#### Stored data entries
────────────────────
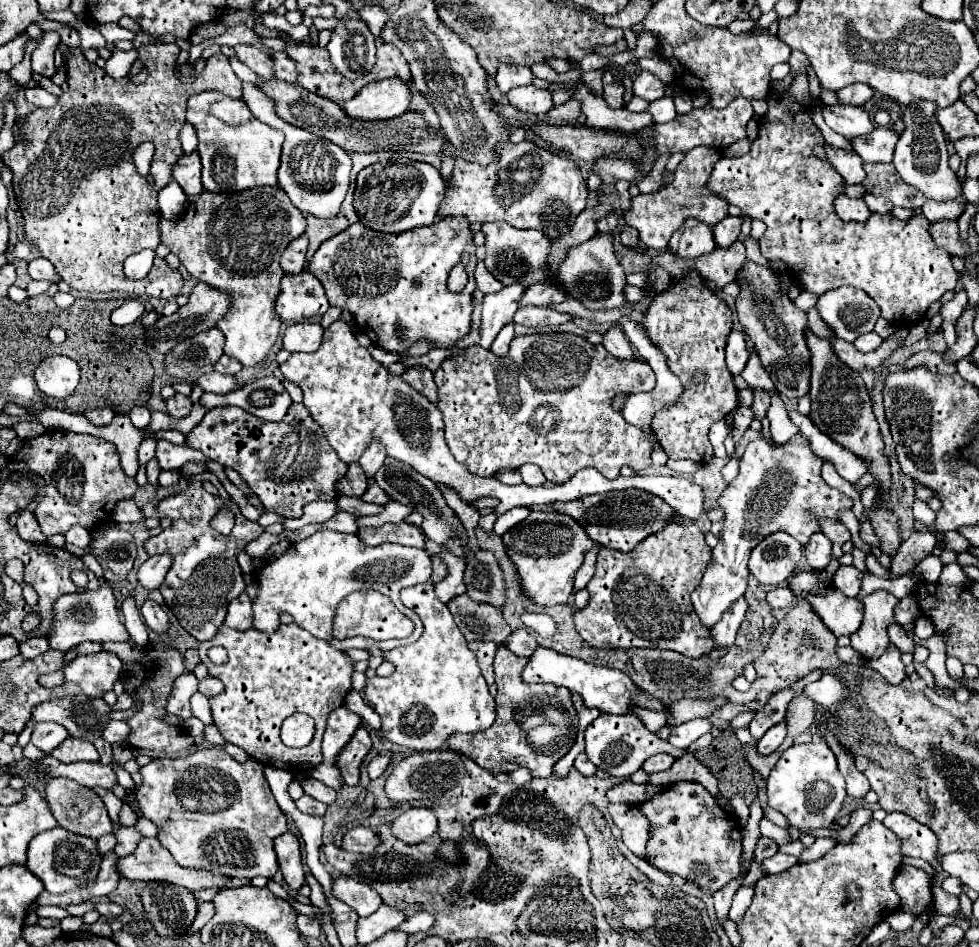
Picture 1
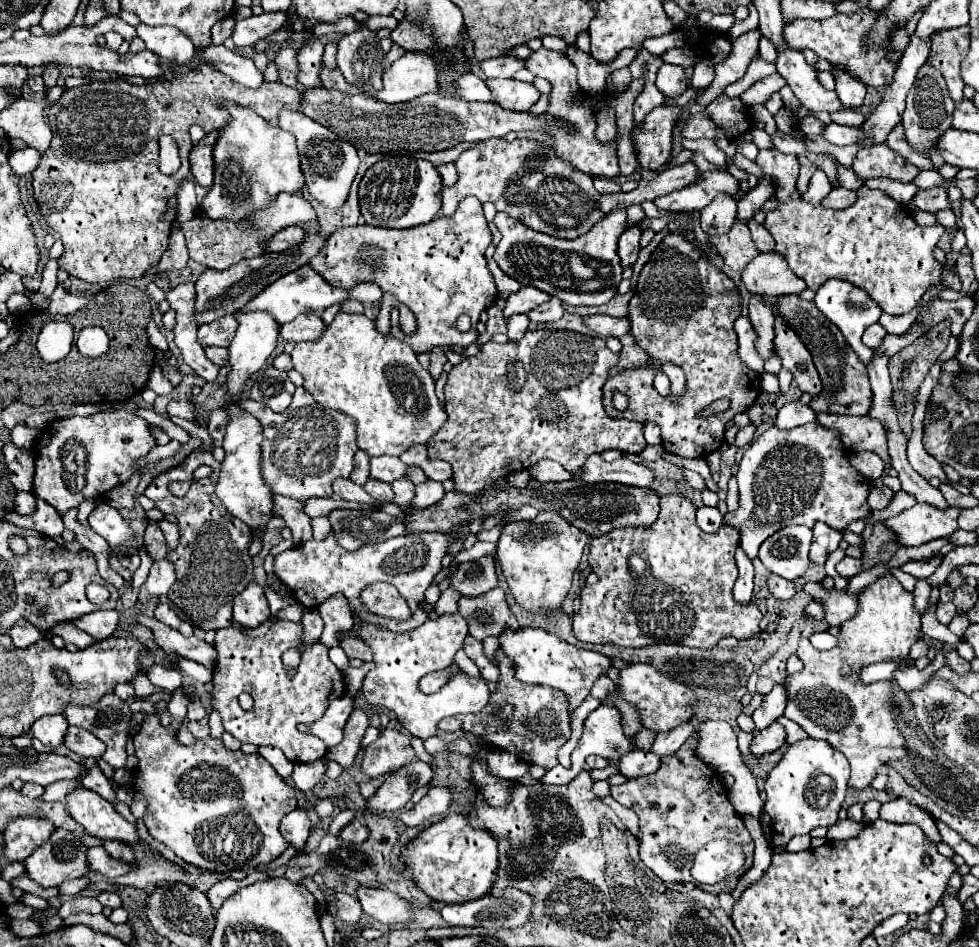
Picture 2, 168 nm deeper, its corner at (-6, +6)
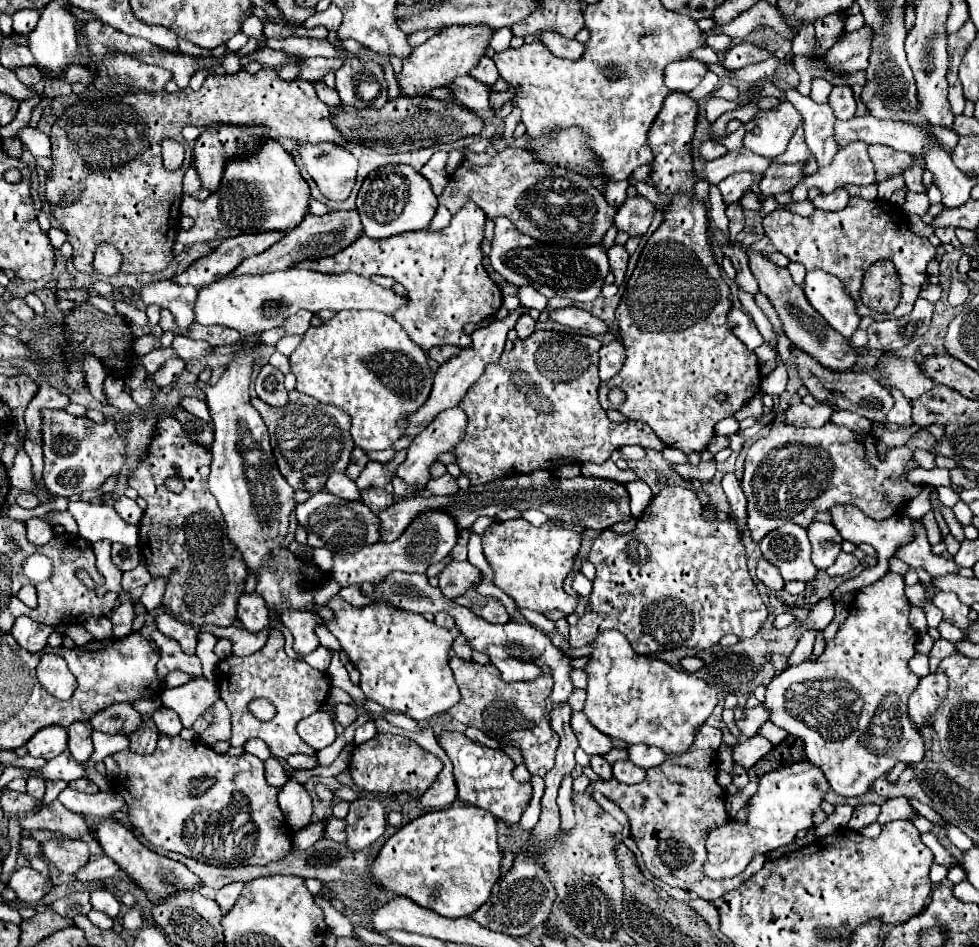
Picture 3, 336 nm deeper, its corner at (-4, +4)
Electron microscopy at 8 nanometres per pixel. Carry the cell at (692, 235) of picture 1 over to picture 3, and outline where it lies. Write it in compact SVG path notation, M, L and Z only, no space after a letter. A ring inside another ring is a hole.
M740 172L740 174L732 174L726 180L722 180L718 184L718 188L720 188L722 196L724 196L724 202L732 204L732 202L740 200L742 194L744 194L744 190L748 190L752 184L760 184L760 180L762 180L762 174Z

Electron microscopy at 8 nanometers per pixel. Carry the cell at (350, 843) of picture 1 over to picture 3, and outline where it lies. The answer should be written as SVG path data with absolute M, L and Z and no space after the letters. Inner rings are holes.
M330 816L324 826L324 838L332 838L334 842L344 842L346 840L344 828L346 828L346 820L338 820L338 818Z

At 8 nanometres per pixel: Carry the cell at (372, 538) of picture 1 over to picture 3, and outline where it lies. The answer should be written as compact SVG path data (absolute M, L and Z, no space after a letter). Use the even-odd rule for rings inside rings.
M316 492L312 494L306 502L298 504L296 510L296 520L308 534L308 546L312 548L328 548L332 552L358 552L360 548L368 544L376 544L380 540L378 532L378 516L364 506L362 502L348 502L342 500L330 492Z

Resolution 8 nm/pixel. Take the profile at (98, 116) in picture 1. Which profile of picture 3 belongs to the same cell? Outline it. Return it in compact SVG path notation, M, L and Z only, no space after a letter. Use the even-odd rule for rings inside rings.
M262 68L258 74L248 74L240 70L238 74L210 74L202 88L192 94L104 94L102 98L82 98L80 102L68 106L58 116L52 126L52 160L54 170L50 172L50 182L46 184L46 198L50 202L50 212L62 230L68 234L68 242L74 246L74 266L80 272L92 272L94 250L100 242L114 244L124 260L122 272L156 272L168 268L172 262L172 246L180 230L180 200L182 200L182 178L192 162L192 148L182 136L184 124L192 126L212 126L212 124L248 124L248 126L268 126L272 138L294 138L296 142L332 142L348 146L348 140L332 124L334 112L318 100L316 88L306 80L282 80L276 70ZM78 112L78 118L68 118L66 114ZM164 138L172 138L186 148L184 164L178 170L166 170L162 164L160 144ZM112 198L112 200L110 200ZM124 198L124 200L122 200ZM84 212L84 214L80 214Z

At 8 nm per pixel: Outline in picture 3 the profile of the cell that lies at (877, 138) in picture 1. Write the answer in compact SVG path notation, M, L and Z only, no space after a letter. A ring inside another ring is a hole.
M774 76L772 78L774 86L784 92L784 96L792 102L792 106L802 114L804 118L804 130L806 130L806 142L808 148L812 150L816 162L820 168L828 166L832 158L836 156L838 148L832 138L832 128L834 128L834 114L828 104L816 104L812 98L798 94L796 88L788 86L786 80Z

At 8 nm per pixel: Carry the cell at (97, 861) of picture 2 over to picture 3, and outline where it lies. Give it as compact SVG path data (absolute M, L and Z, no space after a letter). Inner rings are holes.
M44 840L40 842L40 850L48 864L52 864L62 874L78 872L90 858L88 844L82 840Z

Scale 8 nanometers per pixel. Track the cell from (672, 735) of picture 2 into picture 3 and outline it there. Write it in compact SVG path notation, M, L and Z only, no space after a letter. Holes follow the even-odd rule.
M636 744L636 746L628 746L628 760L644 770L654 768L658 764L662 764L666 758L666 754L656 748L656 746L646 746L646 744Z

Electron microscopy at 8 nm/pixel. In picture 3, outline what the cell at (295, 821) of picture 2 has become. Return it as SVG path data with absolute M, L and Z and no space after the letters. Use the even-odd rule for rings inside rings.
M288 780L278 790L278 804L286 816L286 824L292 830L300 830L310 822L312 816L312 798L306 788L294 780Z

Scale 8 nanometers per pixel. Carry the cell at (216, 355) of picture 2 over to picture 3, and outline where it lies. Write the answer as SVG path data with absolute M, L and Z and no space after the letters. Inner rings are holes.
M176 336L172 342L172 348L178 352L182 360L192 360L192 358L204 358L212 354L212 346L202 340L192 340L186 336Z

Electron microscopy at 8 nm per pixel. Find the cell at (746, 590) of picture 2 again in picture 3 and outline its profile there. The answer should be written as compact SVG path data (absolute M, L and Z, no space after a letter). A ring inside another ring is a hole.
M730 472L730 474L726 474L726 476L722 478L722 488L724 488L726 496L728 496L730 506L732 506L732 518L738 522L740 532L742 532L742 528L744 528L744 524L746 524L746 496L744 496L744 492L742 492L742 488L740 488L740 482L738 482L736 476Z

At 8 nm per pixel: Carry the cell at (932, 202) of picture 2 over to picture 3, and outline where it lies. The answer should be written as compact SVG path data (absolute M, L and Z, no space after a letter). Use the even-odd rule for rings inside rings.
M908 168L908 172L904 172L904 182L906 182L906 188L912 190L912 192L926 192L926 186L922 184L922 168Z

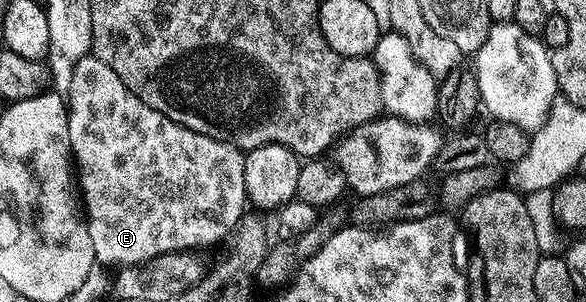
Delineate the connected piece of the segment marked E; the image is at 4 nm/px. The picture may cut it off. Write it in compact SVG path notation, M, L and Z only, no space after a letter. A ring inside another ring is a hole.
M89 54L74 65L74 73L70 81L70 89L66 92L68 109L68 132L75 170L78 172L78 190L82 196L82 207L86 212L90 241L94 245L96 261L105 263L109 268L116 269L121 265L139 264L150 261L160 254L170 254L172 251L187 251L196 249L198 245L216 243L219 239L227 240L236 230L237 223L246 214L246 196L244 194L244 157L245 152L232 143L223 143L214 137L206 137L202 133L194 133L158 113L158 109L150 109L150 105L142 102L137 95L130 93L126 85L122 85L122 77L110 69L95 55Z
────────────────────
Go through the records and copy each line with "corner" in it.

Picture 2, 168 nm deeper, its corner at (-6, +6)
Picture 3, 336 nm deeper, its corner at (-4, +4)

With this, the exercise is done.